Wang Hai (王海; 19 January 1926 – 2 August 2020) was a Chinese fighter pilot and general. A flying ace of the Korean War, he served as commander of the People's Liberation Army Air Force (PLAAF) from 1985 to 1992. He was awarded the rank of general (shang jiang) in 1988.

==Biography==
Wang Hai was born on January 19, 1926, in Yantai, Shandong Province. He joined the Chinese Communist Party (CCP) in September 1945 when he was a student at Weihai High School, and studied at Linyi People's Revolutionary University in Shandong. In June 1946 he entered Mudanjiang Aviator School, the first aviator training school of the CCP. In May 1950, he graduated from the training program to become a fighter pilot.

During the Korean War (1950–53), Wang was a pilot of the 3rd Fighter Aviation Division. He shot down or damaged nine American aircraft. The MiG fighter he flew is exhibited in the Military Museum of the Chinese People's Revolution in Beijing.
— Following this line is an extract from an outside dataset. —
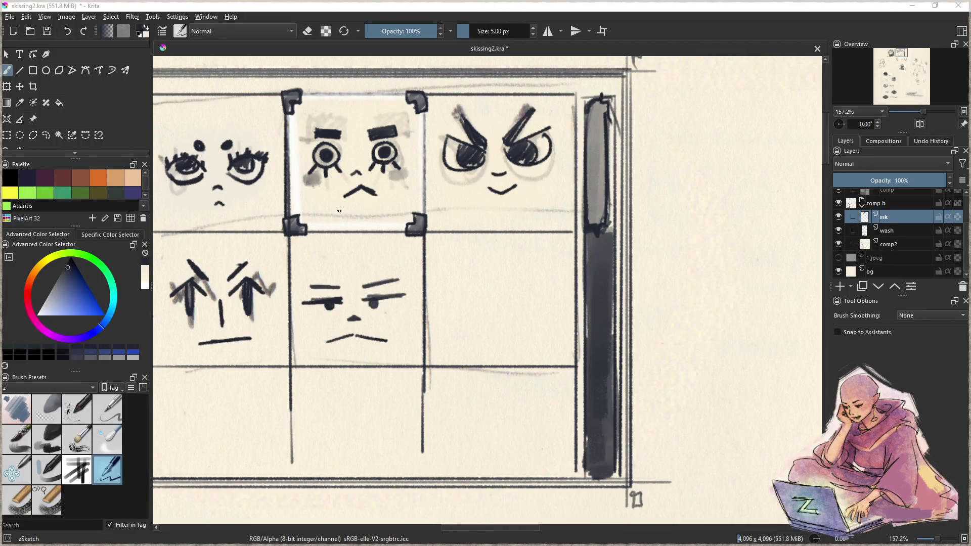
# - Ink two round eyes with dark pupils in the middle-row right panel
pyautogui.scroll(-1, 561, 311)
After the war, he was promoted to command an air force division, and later commander of the Guangzhou Military Region Air Force. In 1985, he was appointed commander of the People's Liberation Army Air Force. When the PLA re-instituted military ranks, he was awarded the rank of general (shang jiang) in September 1988. He retired in 1992. Starting with him all PLAAF commanders have been career aviators.

Wang Hai was a member of the 13th and 14th Central Committees of the Chinese Communist Party.

Wang died on 2 August 2020, aged 94.